Вот и сегодня, став в Москве уполномоченным по правам ребенка, как могу защищать детей и эти самые права, не взаимодействуя так или иначе с вертикалью, с чиновниками, с департаментами, с милицией, судами, прокуратурой и так далее? Важно понять, что и здесь единственный формат возможного разговора — это разговор на равных. Говорят, это трудно. По-моему, не так уж трудно. Может быть, это связано с профессией. Я ведь всю жизнь был учителем. С одной стороны, это означает, что терять нечего: как говорил отец, прошедший войну, «дальше фронта не пошлют, меньше взвода не дадут». С другой стороны, опыт унижения — это смерть учителя, и если он ощущает себя униженным, он не может быть учителем. И не надо забывать, что учитель — это не только три поколения моей семьи, и не только все мои коллеги. Это еще и Христос, и Моисей, и пророк Мохаммед, и Будда, ведь все они — Учителя. Имея такое звание, учителю не так трудно разговаривать на равных с губернаторами и министрами, мэрами и премьерами. В моей жизни были все эти разговоры. На равных. И еще: мне лично от этой власти ничего такого не нужно. Вообще, разговаривать, сотрудничать с властью надо только по делу, по работе.

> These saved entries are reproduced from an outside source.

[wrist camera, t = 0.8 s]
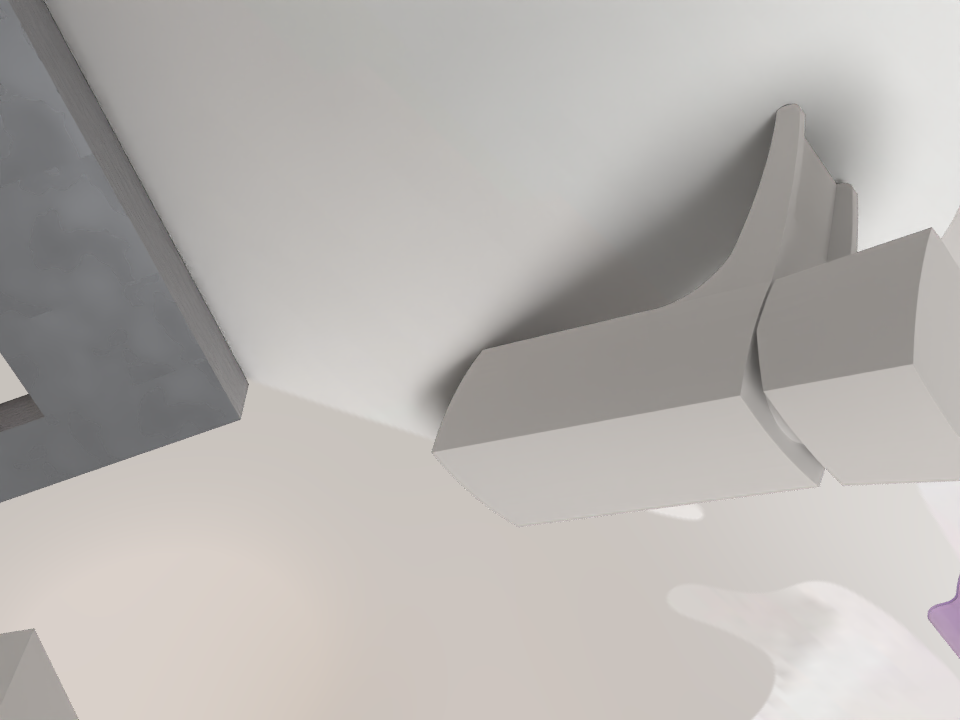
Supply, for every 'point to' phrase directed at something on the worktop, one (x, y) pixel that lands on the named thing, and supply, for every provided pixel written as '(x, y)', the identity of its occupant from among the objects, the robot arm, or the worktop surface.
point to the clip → (948, 620)
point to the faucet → (732, 372)
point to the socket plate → (89, 283)
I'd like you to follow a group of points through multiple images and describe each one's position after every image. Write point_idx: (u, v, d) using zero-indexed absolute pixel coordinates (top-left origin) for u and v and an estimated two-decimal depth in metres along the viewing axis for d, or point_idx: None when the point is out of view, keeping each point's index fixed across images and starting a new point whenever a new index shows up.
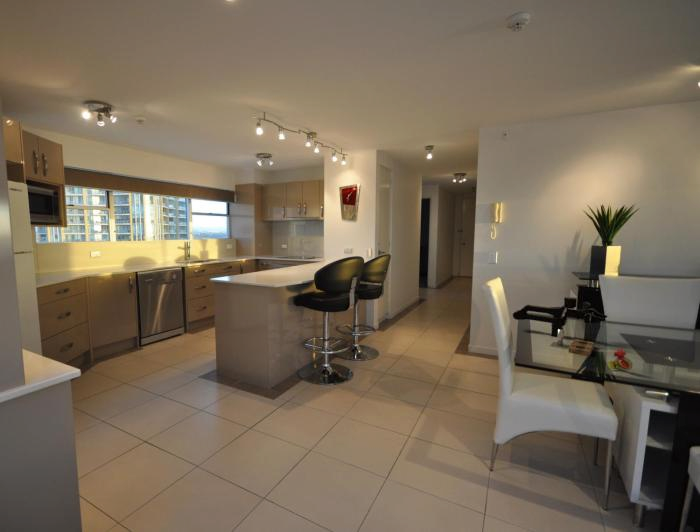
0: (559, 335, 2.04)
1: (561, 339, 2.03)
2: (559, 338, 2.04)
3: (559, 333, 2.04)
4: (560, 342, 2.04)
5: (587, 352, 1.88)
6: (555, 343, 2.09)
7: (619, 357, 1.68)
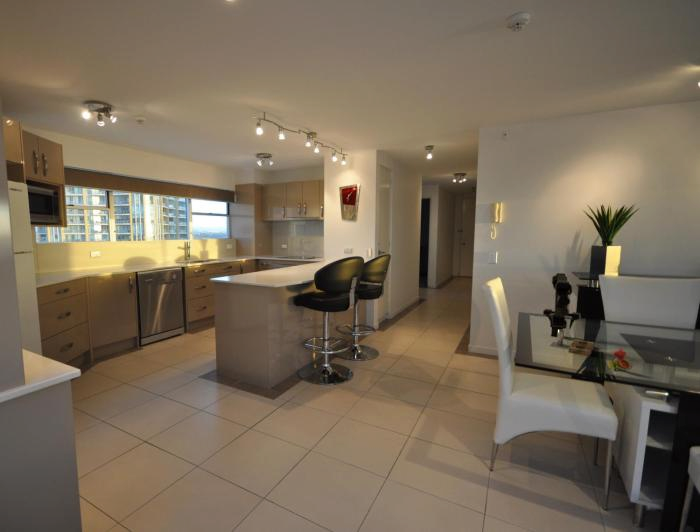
0: (559, 335, 2.04)
1: (561, 339, 2.03)
2: (559, 338, 2.04)
3: (559, 333, 2.04)
4: (560, 342, 2.04)
5: (587, 352, 1.88)
6: (555, 343, 2.09)
7: (619, 357, 1.68)
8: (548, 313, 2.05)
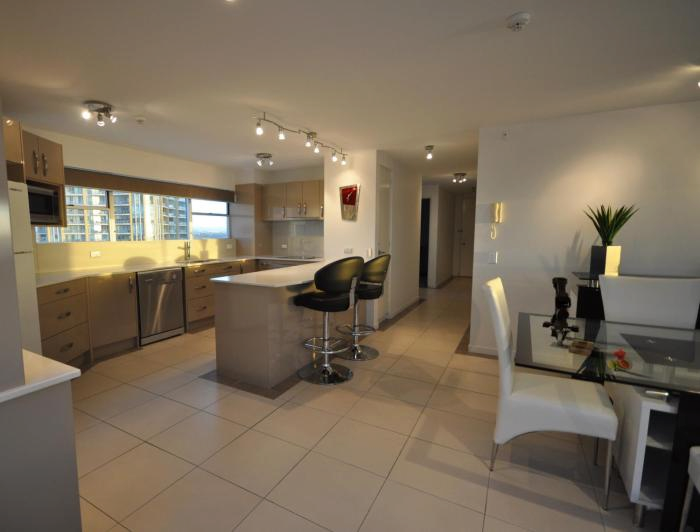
0: (559, 335, 2.04)
1: (561, 339, 2.03)
2: (559, 338, 2.04)
3: (559, 333, 2.04)
4: (560, 342, 2.04)
5: (587, 352, 1.88)
6: (555, 343, 2.09)
7: (619, 357, 1.68)
8: (547, 326, 2.06)
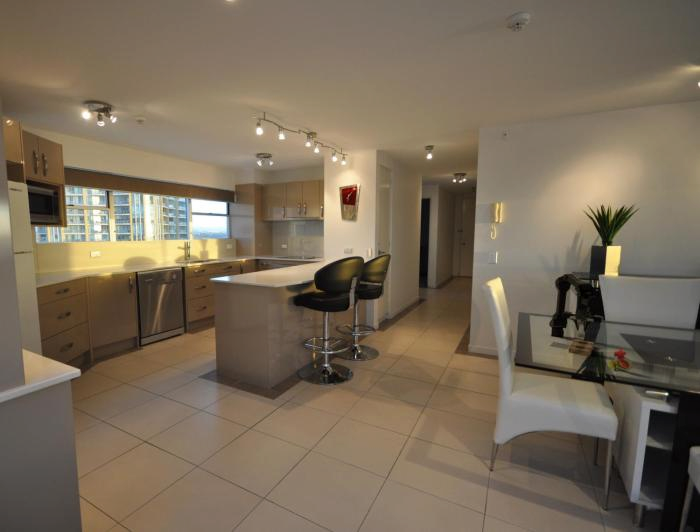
0: (580, 326, 1.92)
1: (583, 330, 1.91)
2: (580, 329, 1.92)
3: (580, 323, 1.92)
4: (581, 333, 1.92)
5: (587, 352, 1.88)
6: (555, 343, 2.09)
7: (619, 357, 1.68)
8: (568, 316, 1.94)
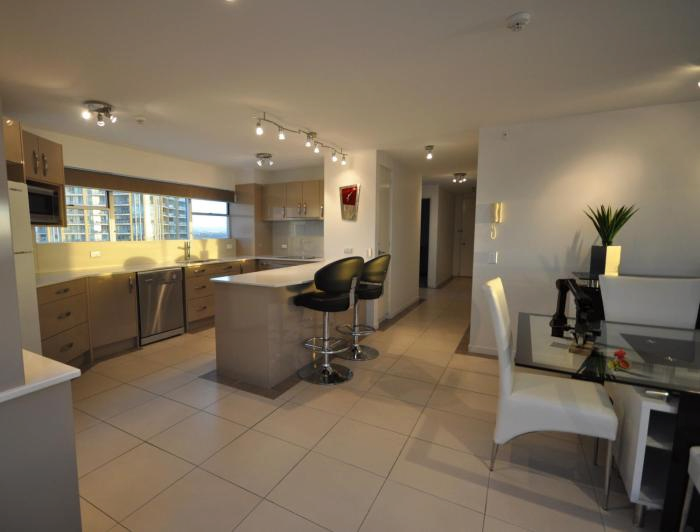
0: (579, 339, 1.93)
1: (582, 344, 1.92)
2: (579, 342, 1.93)
3: (579, 337, 1.93)
4: (581, 346, 1.93)
5: (587, 352, 1.88)
6: (555, 343, 2.09)
7: (619, 357, 1.68)
8: (567, 329, 1.95)
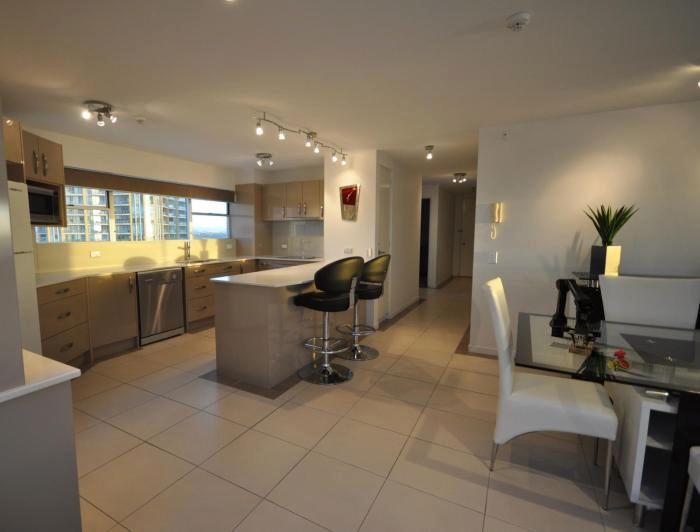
0: (579, 341, 1.93)
1: (582, 346, 1.92)
2: (579, 345, 1.93)
3: (579, 339, 1.93)
4: None
5: (587, 352, 1.88)
6: (555, 343, 2.09)
7: (619, 357, 1.68)
8: (567, 330, 1.95)
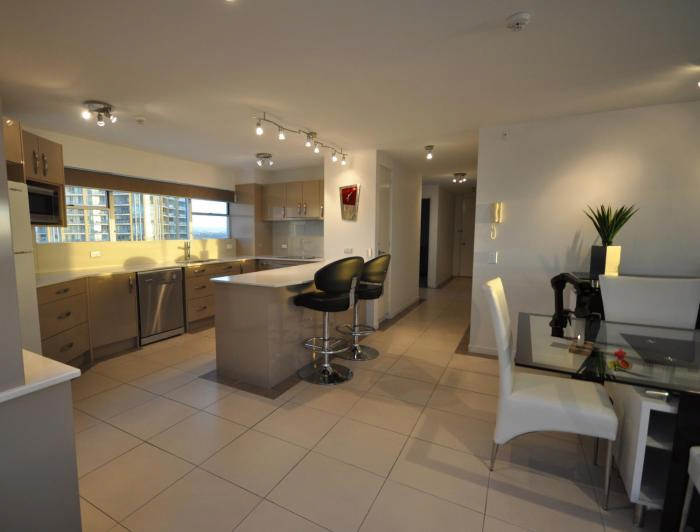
0: (579, 341, 1.93)
1: (582, 346, 1.92)
2: (579, 345, 1.93)
3: (579, 339, 1.93)
4: None
5: (587, 352, 1.88)
6: (555, 343, 2.09)
7: (619, 357, 1.68)
8: (567, 313, 2.00)
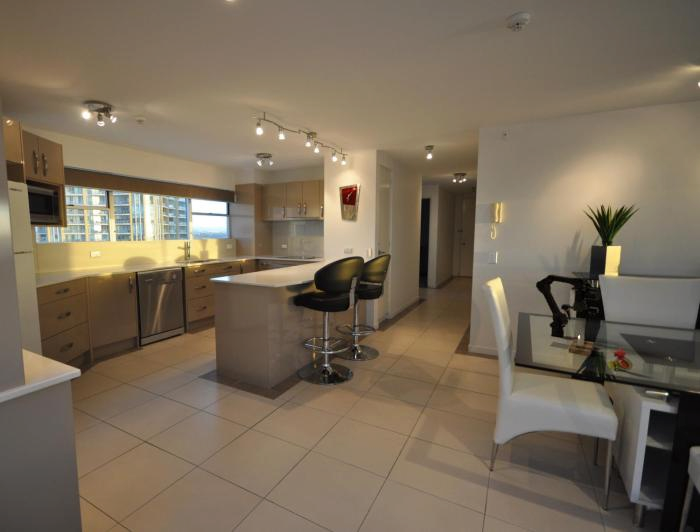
0: (579, 341, 1.93)
1: (582, 346, 1.92)
2: (579, 345, 1.93)
3: (579, 339, 1.93)
4: None
5: (587, 352, 1.88)
6: (555, 343, 2.09)
7: (619, 357, 1.68)
8: (566, 308, 2.11)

Тут, кстати, возникает и другой вопрос: а на каком языке разговаривать? Потому что в любом государстве у чиновного мира свой особый язык. «Канцелярит», как его окрестил Корней Чуковский. Когда мне в первый раз нужно было выступать в Думе, на правительстве Москвы, на коллегии Министерства образования, понял простую вещь: я уже не в том возрасте, когда можно без последствий сменить язык. Известно, что только в раннем детстве удается освоить другой язык чисто, без акцента. На чиновном языке говорить не умею, не обучен, все равно акцент выдаст. А это верный проигрыш. Как умею, говорю на своем языке. В моей книжке стихов и эссе «Ежедневник» даже напечатаны несколько моих реальных депутатских запросов. Можно сказать, новый жанр в русской литературе. Как ни странно, все это дает некоторый эффект. Непривычно для официальных залов и церемоний, зато заставляет прислушиваться. Понимают ли? Непростой вопрос. Не всегда.
А еще в моей семье, где все были математиками, и язык всегда был ясный и однозначный. Это тоже мой язык — с детства. А на языке математики дважды два — всегда и только четыре. На языке политики все сложнее: тебе говорят, что дважды два — восемь, ты в ответ: ну нет, все-таки четыре. Есть же какие-то вещи очевидные, доказываешь, приводишь примеры, а тебе: ну давайте договоримся, что семь. Ну хорошо, шесть с половиной хотя бы. Это они называют компромиссом. Как, даже на шесть не согласны? Тебе вроде идут навстречу, но как согласиться, что дважды два — шесть, исходя только из того, что сначала было восемь? Тут ты как дурак недоговороспособный (кстати, по-моему, Явлинского вечно в том же упрекали) стоишь на своем.
Мера компромисса может быть в каких-то тактических вопросах: «Дважды два — четыре, но не сразу, например, с понедельника, ну хорошо, с первого января...». А вот подписаться даже на пять с половиной — нельзя. Если ты скажешь здесь «да» или даже просто не скажешь «нет», это будешь уже не совсем ты. Или даже совсем не ты.